Defaults rising in MFI loan book post demonetisation
Moneylife Digital Team 21 March 2017
Post demonetisation, the delinquencies in microfinance institutions (MFI) loan books are rising. Ratings agency ICRA recently downgraded its outlook on two prominent MFIs to negative from stable, mainly due to limited currency supply and disruption in borrower cash flows, which hampered overall the collection efficiency of these lenders.
ICRA downgraded to negative from stable its outlook on Janalakshmi Financial Services Ltd (JFSL), which has a presence in 222 cities across 17 states and two Union Territories. Janalakshmi has asset under management of Rs12,416 crore and had registered a high compound growth of 130% over the past four years. 

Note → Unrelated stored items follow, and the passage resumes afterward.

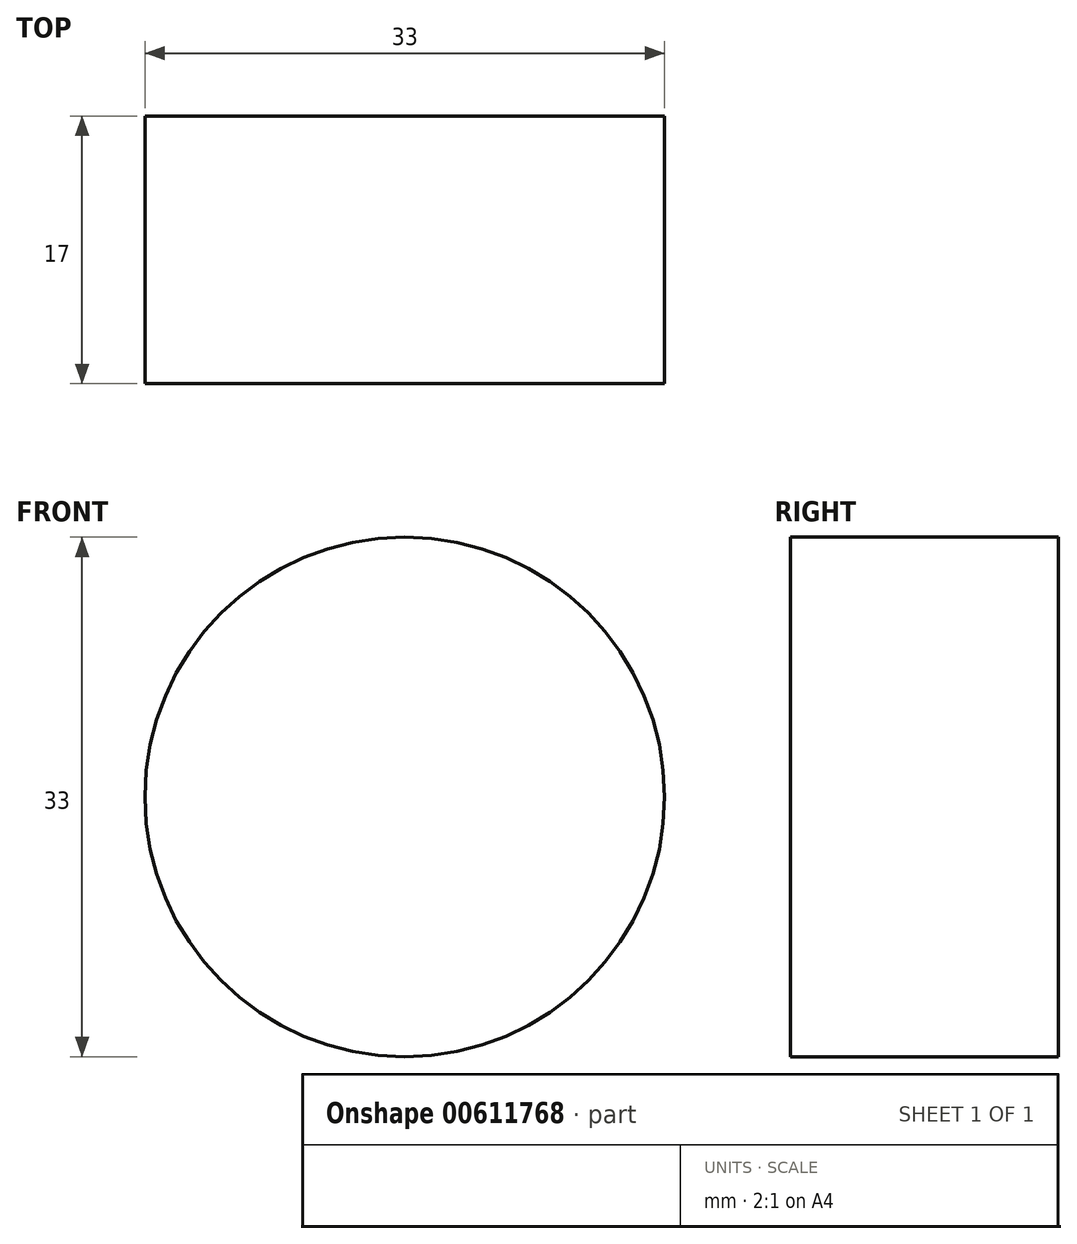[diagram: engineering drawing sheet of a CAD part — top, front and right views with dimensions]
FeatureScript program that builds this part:
annotation { "Feature Type Name" : "Feature", "Feature Type Description" : "" }
export const myFeature = defineFeature(function(context is Context, id is Id, definition is map)
    precondition{}
    {
        {
            var Q0;
            Q0=qCreatedBy(makeId("Right.planeOp"),FACE);
            var sketch = newSketch(context, id + "F0", { "sketchPlane" : qUnion([Q0])});
            skLineSegment(sketch, "E0", {"start": v(0, 0) * mm, "end": v(0, 16.5) * mm});
            skLineSegment(sketch, "E1", {"start": v(0, 16.5) * mm, "end": v(17, 16.5) * mm});
            skLineSegment(sketch, "E2", {"start": v(17, 16.5) * mm, "end": v(17, 0) * mm});
            skLineSegment(sketch, "E3", {"start": v(17, 0) * mm, "end": v(0, 0) * mm});
            skLineSegment(sketch, "E4", {"start": v(0, 1.5) * mm, "end": v(10.02, 1.5) * mm});
            skPoint(sketch, "E5.end.orphan", {"position": v(0, 6.26) * mm});
            skPoint(sketch, "E6.start.orphan", {"position": v(0, 4.87) * mm});
            skLineSegment(sketch, "E7", {"start": v(10.02, 1.5) * mm, "end": v(10.02, 5.99) * mm});
            skLineSegment(sketch, "E8", {"start": v(10.02, 5.99) * mm, "end": v(7.3, 5.99) * mm});
            skLineSegment(sketch, "E9", {"start": v(7.3, 5.99) * mm, "end": v(7.3, 3.74) * mm});
            skLineSegment(sketch, "E10", {"start": v(7.3, 3.74) * mm, "end": v(0, 3.74) * mm});
            skLineSegment(sketch, "E11", {"start": v(0, 3.74) * mm, "end": v(0, 1.5) * mm});
            skSolve(sketch);
        }
        {
            var Q0;
            Q0=makeQuery(id+"F0.imprint","IMPRINT",FACE,{"disambiguationData":[TD([[makeQuery(id+"F0.imprint","IMPRINT",EDGE,{"derivedFrom":sQuery(id+"F0.wireOp",EDGE,"E4")}),1.0]])]});
            var Q1;
            {var subQ0=sQuery(id+"F0.wireOp",EDGE,"E1");Q1=makeQuery(id+"F0.imprint","IMPRINT",FACE,{"disambiguationData":[TD([[makeQuery(id+"F0.imprint","IMPRINT",EDGE,{"derivedFrom":subQ0}),-1.0]])]});}
            var Q2;
            Q2=sQuery(id+"F0.wireOp",EDGE,"E3");
            revolve(context, id + "F1", {"entities" : qUnion([Q0, Q1]), "axis" : qUnion([Q2]), "revolveType" : RevolveType.FULL});
        }
    });
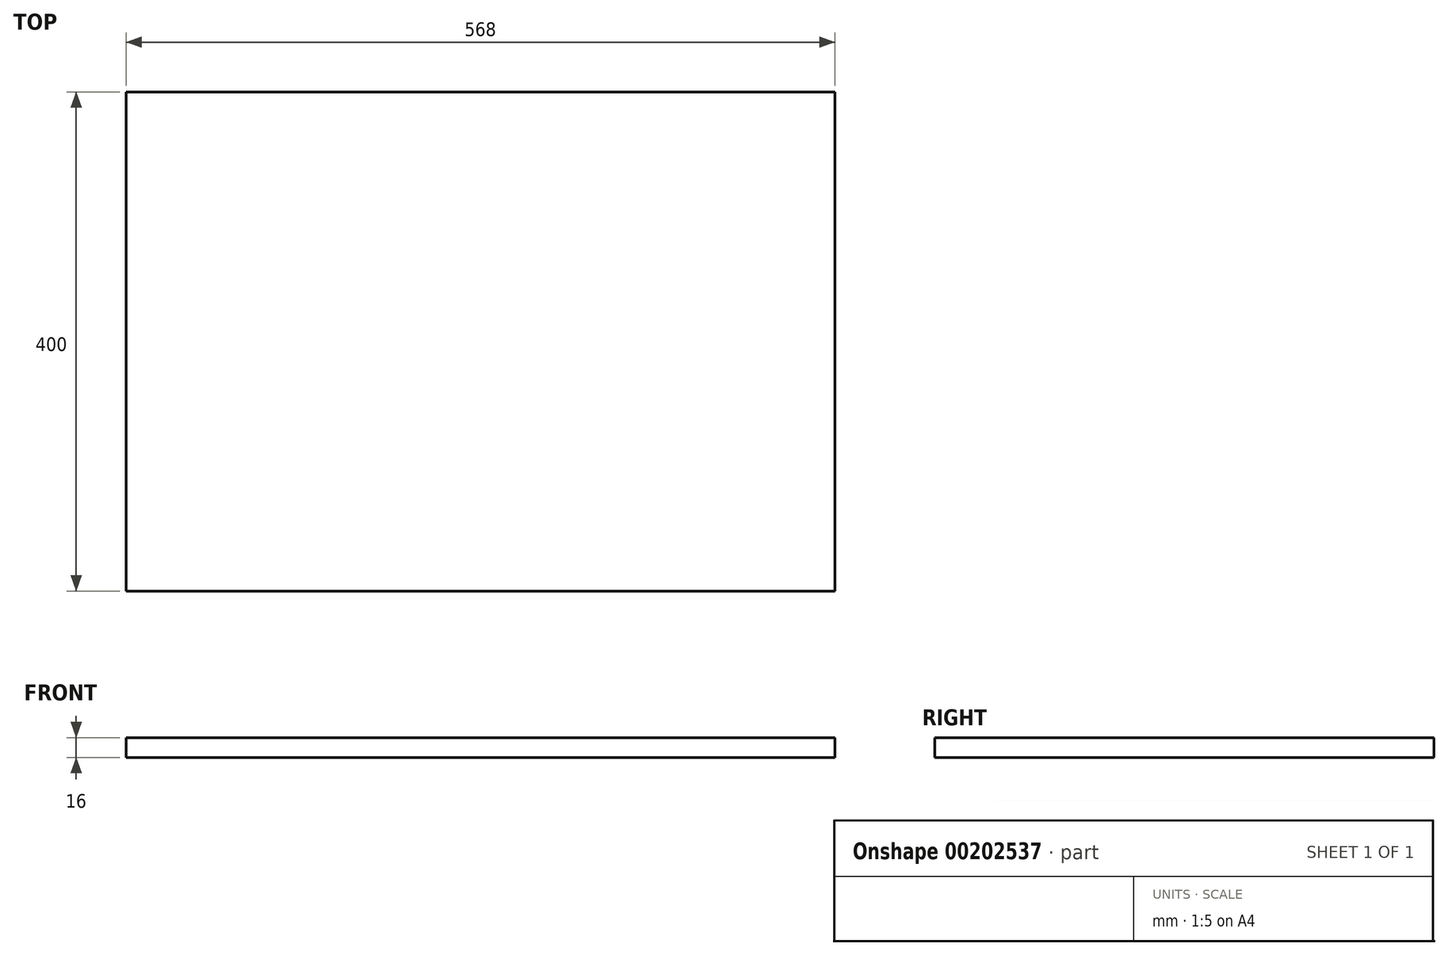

"The revision in outlook factors in the adverse impact of demonetisation on JFSL’s asset quality, where overall collections efficiency is affected by the limited currency supply, disruption in borrower cash flows, and political intervention in certain states, namely, Uttar Pradesh, Maharashtra and Madhya Pradesh. The company’s collection efficiency dipped to 78% in January 2017, from about 98% in September 2016. The company’s disbursements were also impacted because of the limited availability of currency; thus, the disbursements moderated to about 55% (November 2016), 31% (December 2016) and 60% (January 2017) of its average disbursements for seven months of FY2017," the ratings agency says.
Similarly, ICRA cut its outlook on Satin Creditcare Network Ltd’s (SCNL) debentures, to negative from stable, citing elevated financial risk profile post demonetisation that reflects in the lender's deteriorating asset quality. In a statement, the ratings agency says, "Collection efficiency in SCNL’s loan portfolio dropped to 78% for the period November 2016 to February 2017 from over 99% (pre-demonetisation). The dip in collection performance was due to limited currency supply, disruption in borrowers’ cash flows and political intervention in certain districts of Uttar Pradesh, Madhya Pradesh and Maharashtra."
However, ICRA found improvement in SCNL's collection efficiency during February. "The collection efficiency in February was at 89.6 per cent. But a significant recovery from overdue loans, especially 60 days past due (dpd) could be protracted due to the marginal borrower profile and the unsecured nature of the microfinance loans."
Earlier in January, the ratings agency had stated that it sees a substantial drop in MFI profits during FY2017-18, mainly due to rise in credit and operating costs and fall in collections. "The Rs55,000 crore sector (MFIs and non-bank finance companies) had displayed strong asset quality till recently," said ICRA, "with the share of overdue loans lower than one per cent as on 30 September 2016. That number for MFIs had increased to 19% as on 31 December 2016."
p venkateswara
6 years ago
people are loosing confidence in banks, now people are slowly holding money & circulating among themselves. due to higher bank charges, shortage of money in ATMs, etc
S Santhanam
6 years ago
Demonetisation is only a ruse to cover the shortcomings of these mFIs and some more. Fundamentaly these mFIs have spent more in technology upgradation as rate of obsolescence is very high. HR related cost has also increased with high rate of attrition of trained staff. Above all, focus of most of the mFIs continues to be in reaching out to more numbers of new clients instead of offering umbrella of services to the loyal and faithful customers. The rate growth of the owners private wealth is much higher than the rate of economic growth of their customers.
Aseem Pant
Replied to S Santhanam comment 6 years ago
Point well taken. But can a stable employee base also imply possible evergreening?
Gurudutt Mundkur
Replied to S Santhanam comment 6 years ago
Mr Santhanam is absolutely right. Any set-back is attributed to demonetisation. Were their not shortcomings before November 8, 2016? All failures are shoved on that Nov 8th announcement. People will soon say it that same announcement that causes the severe heat, lack or rain and poor crops.
Rashmi Gala
6 years ago
In short term the collection efficiency may have gone down. But habits of the borrowers of paying back loans in time does not get deteriorated . And small borrowers have shown tremendous capability of adjusting to digital payments and use of banking channels. So in long run MFI may have to bring down rates but business will go strong.